Posted by: Ghost Dancer ()
Date: July 25, 2007 09:36AM

Emotional rape, exactly.....

Well just to update everyone. My wife continues with her PSI group. I caught her taking more money from our checking account and continues to try and recruit family and friends to this crap. When I confronted her with the realities of life a few weeks ago she told me she was scared she was going to lose her family but she continues to lie about her involvement with her group. This weekend she returned from one of her coffee meetings crying because the group was upset with her because she was late again.

When she came home the other day I met her at the garage with her suitcase and told her to leave; told her I wasn’t going to take this new attitude anymore. I told her I was filing for divorce and custody of the kids. She broke down crying telling me that her group is mad at her for not following her commitments to them and when she comes home I kick her out of the house. She told me that things would go back to normal if I allowed her to stay. I told her that I had given her a goal two weeks ago and she failed to meet her goals. She hasn’t looked for a job, she’s still trying to ‘enroll’ people in this PSI bullshit and she is stealing money from out joint account to pay for another seminar. I told her to get a hold of her new friends and have them help her.
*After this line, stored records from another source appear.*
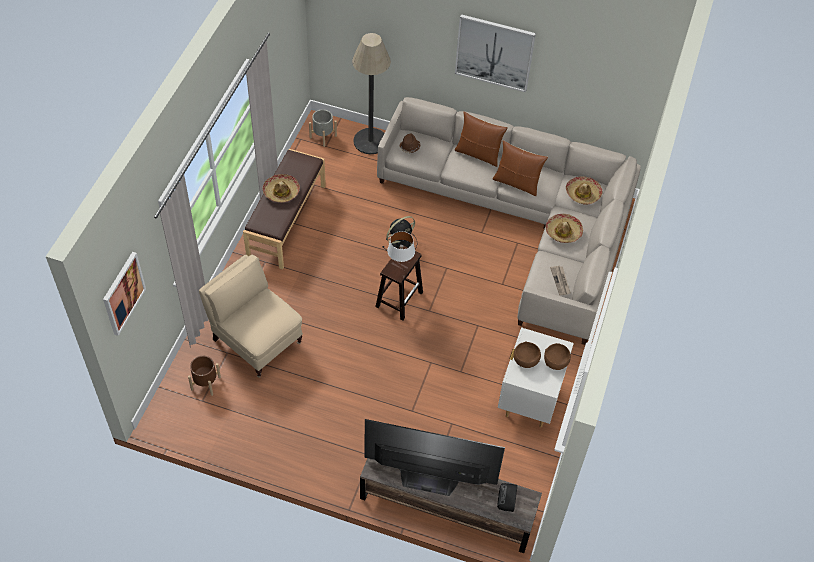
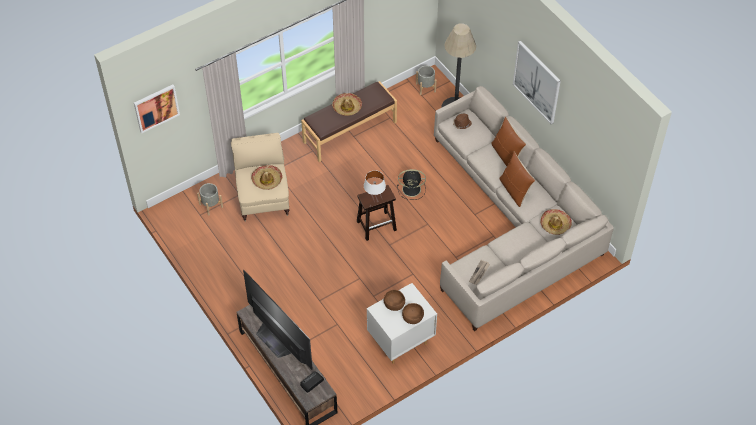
camera: 40 degrees right, 0 degrees up
brown planter [188,356,221,396] -> grey planter [197,183,223,216]
hat [546,214,583,243] -> hat moved to [251,165,283,190]

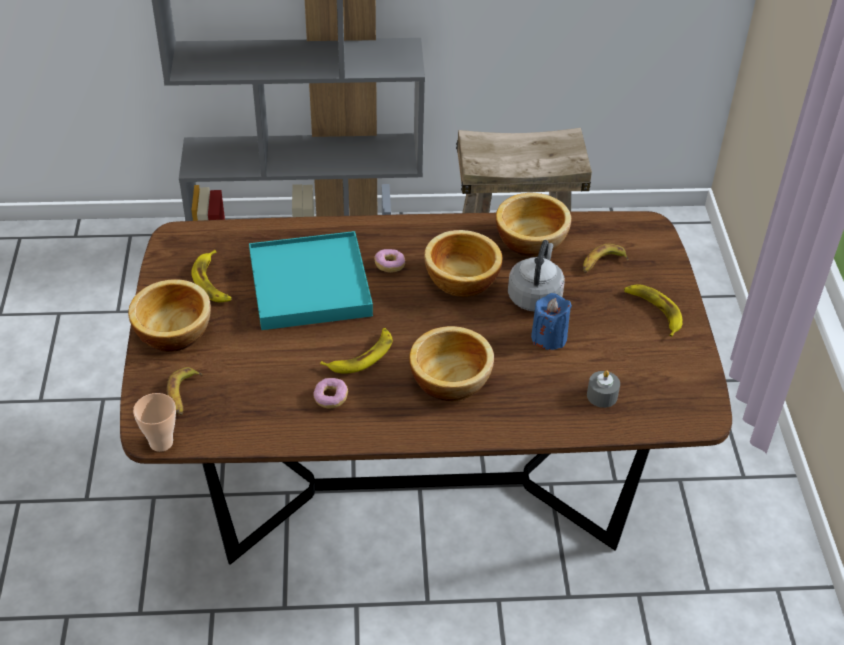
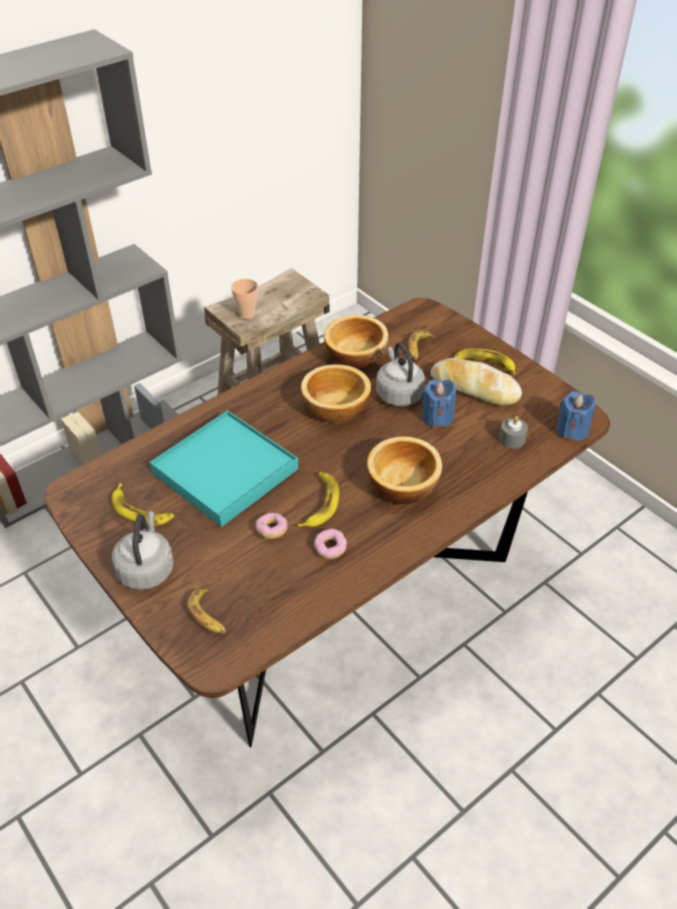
camera: 35 degrees left, 0 degrees up
bowl [128,279,211,352] -> grey kettle [112,511,173,590]
cup [133,393,176,452] -> cup moved to [231,279,258,319]
donut [374,249,405,273] -> donut moved to [255,513,288,539]
none -> bread [431,358,522,406]
none -> blue candle [556,391,595,441]

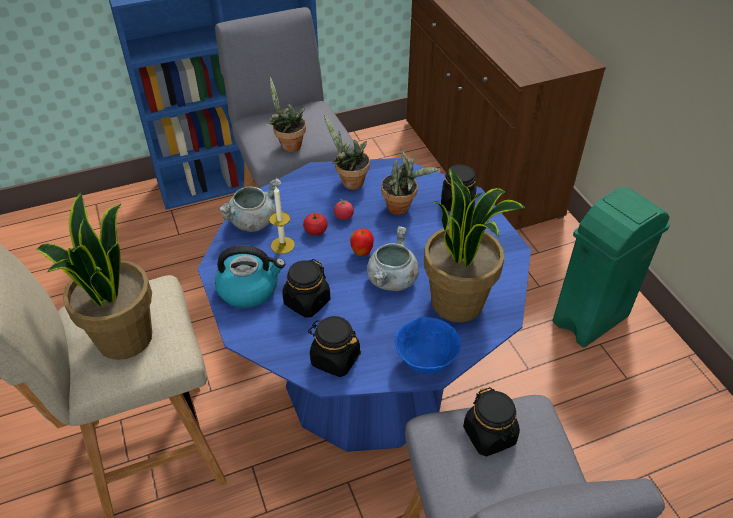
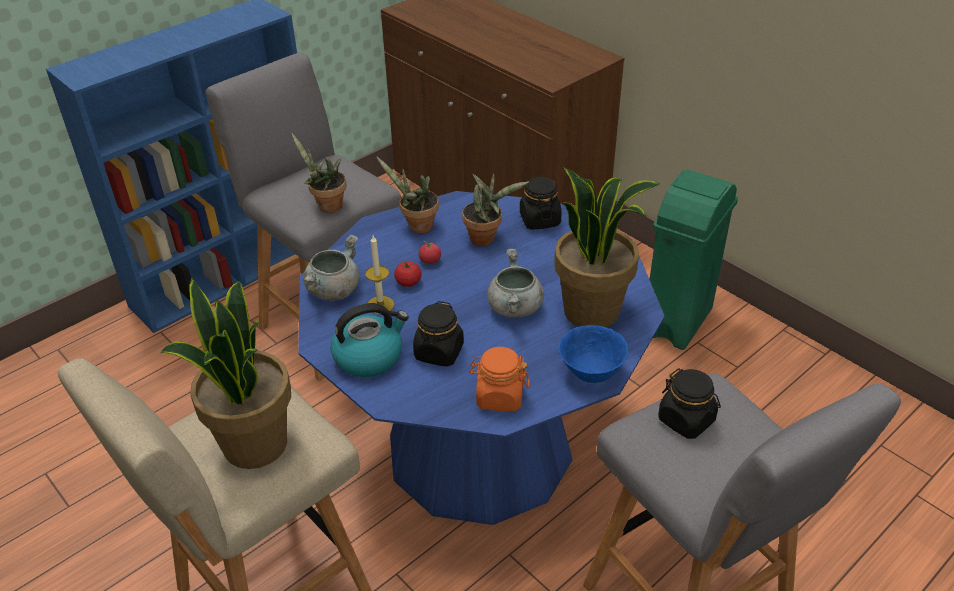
camera: 20 degrees left, 5 degrees down
black jar [308,316,361,377] -> orange jar [469,347,530,411]
apple [350,228,374,256] -> none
As I see it her group means more to her then my daughters and me.

Sometimes I feel like I am being very selfish, but I don’t see any other way. Being kind and supportive is not working and I guess I have to play the “tough love” card even if it means I lose my wife.

You know the funny thing is my daughters told me they love and miss their mother; but they feel that things feel better now that she is gone. I love and miss the woman I married; I hate what PSI turned her into.